TADs are an economic development tool intended to encourage redevelopment in a specific area. A tax allocation district—also known as tax increment financing—freezes property taxes in a blighted area for a fixed period of time; then, taxes collected from new development are devoted to infrastructure improvements within the district, such as roads, sidewalks, parks or water and sewer lines. After the period ends, the local government and schools collect the full amount of taxes.

Girtz identified six potential locations for TADs. “These are places we care about in our community, where we’d like to see more quality development,” he said.

Georgia Square Mall, where the county could work with the owner or another developer to build housing, a park and a transit hub, convert outlying buildings to mixed use and fill empty retail spaces with bars and restaurants.

“You could imagine at some point the mall becoming almost another downtown,” Girtz said.

West Broad Street and Hawthorne Avenue, where the county could upgrade intersections and improve bike and pedestrian connectivity—for instance, by building a greenway on the Middle Oconee—to encourage higher-density apartment developments that include affordable housing.

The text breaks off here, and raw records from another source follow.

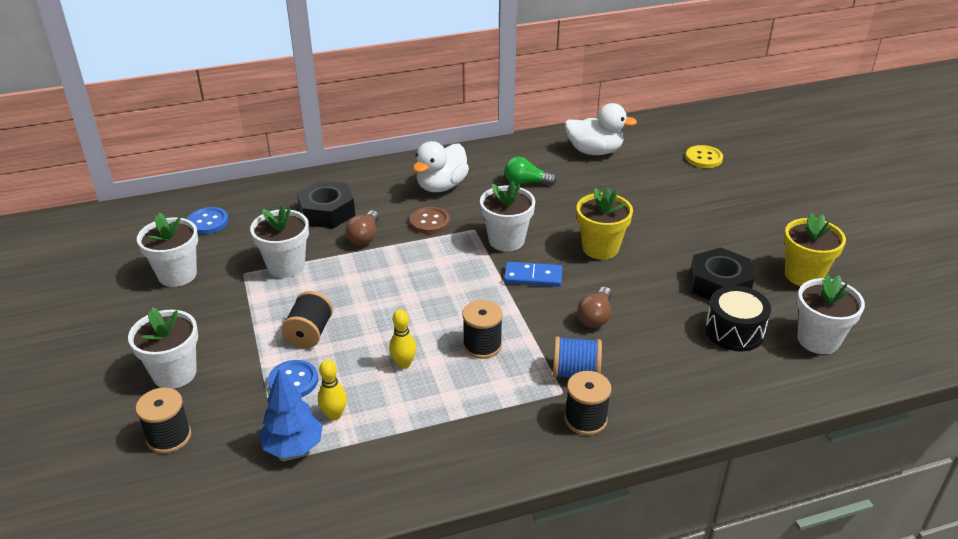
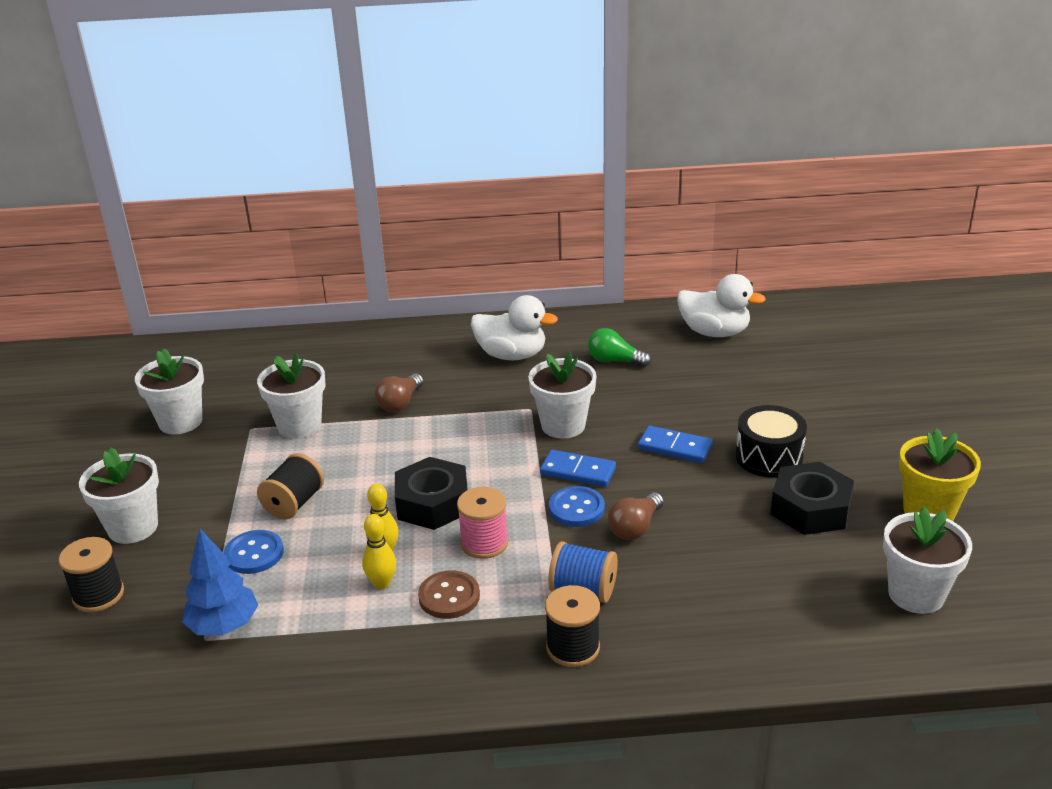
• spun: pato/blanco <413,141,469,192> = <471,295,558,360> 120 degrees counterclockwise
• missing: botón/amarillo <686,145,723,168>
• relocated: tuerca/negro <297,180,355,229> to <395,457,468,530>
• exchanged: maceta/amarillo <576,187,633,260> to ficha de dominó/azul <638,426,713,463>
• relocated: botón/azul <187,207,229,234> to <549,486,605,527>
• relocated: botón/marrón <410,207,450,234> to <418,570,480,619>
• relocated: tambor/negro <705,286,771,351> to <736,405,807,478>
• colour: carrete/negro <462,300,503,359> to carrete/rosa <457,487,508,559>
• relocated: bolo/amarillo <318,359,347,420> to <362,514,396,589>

The east downtown or “River District” area, where a TAD could capitalize on the new Classic Center arena and associated parking deck and senior living facility.

Newton Bridge Road, where taxes from the mixed-use General Time and Southern Mills projects could be spent on bike and pedestrian connections to Prince Avenue, Kathwood Drive, Sandy Creek Nature Center and Holland Park, encouraging more redevelopment of abandoned industrial sites.

North Avenue near the Loop and the Lexington Road/Gaines School area, where bike and pedestrian safety improvements could encourage mixed-use and mixed-income housing and commercial redevelopment.

Two types of TADs are possible: a geographical area where ACC slowly accumulates funds for improvements, or one tied to a specific project. In the latter scenario, ACC would sell bonds to fund improvements and pay them back once the development is completed. Or, the county could declare an area a “redevelopment zone” and solicit proposals from developers for a specific project that would meet a community need like affordable housing.

“You’ve got a bird in the hand, willing to commit an amount certain, and then you can borrow the funds to pay for the improvements, or you can do a geographic [TAD] and let it accumulate,” Manager Blaine Williams said.

In a separate presentation, SPLOST manager Derek Doster gave commissioners several options for using transportation sales taxes to improve Lexington Road and Atlanta Highway, which came out of study committees appointed by former mayor Nancy Denson, as well as the Athens in Motion bike/pedestrian plan. 

ACC will solicit public input online this month, then discuss potential TAD sites in July. The whole process must be completed by the end of the year, when property values are set for tax purposes.

Proposals include improved signage and an access road from Lexington Road to Ben Epps Airport, sidewalk connections from neighborhoods to bus stops, a traffic signal with a crosswalk at the county jail, other intersection improvements and multi-use trails from Satterfield Park to the airport and Southeast Clarke Park.

“We look at this whole corridor as a group, and not just from a vehicular standpoint,” Doster said. “We want to look at it with alternative modes of transportation through the whole corridor—what bike improvements can be done, what pedestrian improvements can be done, and then what transit facilities may need to be updated or included.”

Similarly, options for Atlanta Highway include bus stop improvements and filling in sidewalk gaps, along with realigning the Mitchell Bridge Road/Timothy Road intersection, removing the slip lane behind the Pepsi plant and adding signage on the right-turn-only lane into the mall. 

The studies did not include the Loop interchanges on Atlanta Highway and Lexington Road because the Georgia Department of Transportation is already planning to rebuild them, Doster said.